店員さんがおっしゃるには、なんでも渋谷などのような場所に建っている店舗は、なんと朝方まで営業しているという。しかも個室まであるらしく、髪を切ってもらっている間、DVDで映画を鑑賞することも出来るのだそうだ。そんなことはすでにほとんどの方々がご存知でらっしゃるのかもわからないが、私は知らなかった。びっくりだ。
「さぞかし都会的でオシャレでイケメンなお客さんばかりやってくるのでしょうね」
と、やや自嘲気味に返したら、そういうわけでもないらしく、じつのところ主要客となっているのはほとんどが地方の方々だという。つまり、地方から旅行などで東京にやって来た人が上京した記念に髪を切りにやってくるのだそうだ。なるほど。そうだったのか。
ではと、私自身、常々疑問に感じていたことをぶつけたみた。
「美容院の男の店員さんで頭が薄くなってしまっている人って見たことないんですけど、そういう人ってやっぱりお店的によろしくないんでしょうか?」
「ええ、よろしくないですね」
よろしくないのだそうだ。
「美容師失格ですね」
とはさすがにおっしゃらなかったが、やはりイメージ的によろしくないという。たしかに頭をはげちらかした店員に髪を切られるとなると申し訳ないとは思いつつ、なにか不安を感じてしまう。
とはいえ、基本的には店員さん自身のヘアスタイルや店での服装などは自由であり、各自のセンスに任されているとのこと。

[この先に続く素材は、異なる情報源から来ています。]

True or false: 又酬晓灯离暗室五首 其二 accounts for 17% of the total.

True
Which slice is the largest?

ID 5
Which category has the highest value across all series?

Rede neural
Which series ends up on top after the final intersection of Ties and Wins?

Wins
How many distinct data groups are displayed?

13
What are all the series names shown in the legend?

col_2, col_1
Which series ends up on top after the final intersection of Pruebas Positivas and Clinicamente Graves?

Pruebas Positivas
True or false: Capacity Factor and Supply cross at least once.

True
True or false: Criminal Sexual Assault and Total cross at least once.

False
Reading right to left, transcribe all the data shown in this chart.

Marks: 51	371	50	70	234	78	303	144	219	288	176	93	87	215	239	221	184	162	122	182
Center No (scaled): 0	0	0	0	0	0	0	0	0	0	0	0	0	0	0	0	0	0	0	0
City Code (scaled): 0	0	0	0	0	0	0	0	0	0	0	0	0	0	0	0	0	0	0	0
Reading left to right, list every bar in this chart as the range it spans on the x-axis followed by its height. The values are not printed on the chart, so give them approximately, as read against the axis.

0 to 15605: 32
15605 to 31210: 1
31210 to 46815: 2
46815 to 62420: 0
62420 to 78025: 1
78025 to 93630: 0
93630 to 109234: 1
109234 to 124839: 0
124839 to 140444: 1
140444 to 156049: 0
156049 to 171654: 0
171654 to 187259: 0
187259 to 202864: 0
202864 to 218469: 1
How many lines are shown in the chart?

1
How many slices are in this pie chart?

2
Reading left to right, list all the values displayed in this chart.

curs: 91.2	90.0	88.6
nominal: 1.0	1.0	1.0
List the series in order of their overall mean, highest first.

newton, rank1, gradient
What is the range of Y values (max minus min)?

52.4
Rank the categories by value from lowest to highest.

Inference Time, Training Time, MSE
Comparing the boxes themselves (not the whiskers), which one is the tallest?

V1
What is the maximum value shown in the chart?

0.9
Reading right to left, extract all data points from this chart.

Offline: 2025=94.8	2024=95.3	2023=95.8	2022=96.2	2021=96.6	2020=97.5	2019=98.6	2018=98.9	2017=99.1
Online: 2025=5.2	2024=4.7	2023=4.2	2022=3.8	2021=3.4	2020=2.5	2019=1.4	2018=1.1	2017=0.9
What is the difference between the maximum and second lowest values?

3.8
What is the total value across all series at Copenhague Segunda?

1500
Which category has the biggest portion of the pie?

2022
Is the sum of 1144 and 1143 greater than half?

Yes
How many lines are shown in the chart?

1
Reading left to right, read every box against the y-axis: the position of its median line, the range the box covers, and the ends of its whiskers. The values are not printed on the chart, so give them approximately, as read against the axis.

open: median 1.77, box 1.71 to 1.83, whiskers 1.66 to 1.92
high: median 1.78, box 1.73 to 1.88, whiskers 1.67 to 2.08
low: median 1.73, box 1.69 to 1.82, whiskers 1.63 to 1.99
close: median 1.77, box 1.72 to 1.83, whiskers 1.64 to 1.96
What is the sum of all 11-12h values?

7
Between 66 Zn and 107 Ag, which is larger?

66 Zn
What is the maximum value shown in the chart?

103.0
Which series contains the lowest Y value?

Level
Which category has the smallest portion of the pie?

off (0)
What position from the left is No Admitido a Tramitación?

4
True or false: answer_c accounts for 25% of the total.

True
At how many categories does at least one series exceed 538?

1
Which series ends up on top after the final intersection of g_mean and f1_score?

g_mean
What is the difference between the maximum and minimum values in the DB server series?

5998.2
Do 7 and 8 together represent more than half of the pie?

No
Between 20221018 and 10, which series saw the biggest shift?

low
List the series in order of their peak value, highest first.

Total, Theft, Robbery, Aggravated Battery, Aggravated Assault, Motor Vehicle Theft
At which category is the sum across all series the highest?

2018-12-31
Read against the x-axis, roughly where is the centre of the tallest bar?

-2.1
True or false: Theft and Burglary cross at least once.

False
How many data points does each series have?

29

なるほど。だったら、モヒカン頭はどうなのだろうか。もちろん一昔前に流行った「ソフト・モヒカン」のような甘っちょろいものではなく、そのものズバリの気合が入ったやつである。あるいは、若手時代のブル中野ふうの「頭の左半分はハゲで、右半分のほうは長髪でしかも髪の色がエメラルドブルー」みたいなヘアスタイルはどうなのか。
「さすがにそれはダメですね」
ダメなのだそうだ。「やりすぎ」らしい。残念だ。ただし、「一般的に流行ればオーケーになるかもしれない」とのこと。うむ。なるほど。
しかし、さすがに服装のほうはもっとオープンなのだろう。事実、この店にも、帽子を被っている店員がいれば、いくつものアクセサリーをじゃらじゃら身につけている店員も目にする。だったら、「ライダースジャケット&ブーツカットジーンズにレイバンのサングラス」といった松田優作扮するジーパン刑事ふうの格好をしている美容師がいたってかまわないだろうし、パンツ一丁でテンガロンハットを被ったうえアコースティックギターを小脇に抱えた美容師だっていてもよいのでは、と思うのだが。
「いや、ダメですね」
ダメなのだそうだ。
どうやらこれも「やりすぎ」らしく、そんな格好で業務に入ろうとしても家に帰って着替えてくるように言われてしまうという。美容師さんもいろいろと大変なんだなあ。
ただし、これも「一般的に流行ればオーケーになるかもしれない」とのこと。
なるほど。そうか。そういう仕組みになっているのだな。
誰か流行らせてくれないだろうか。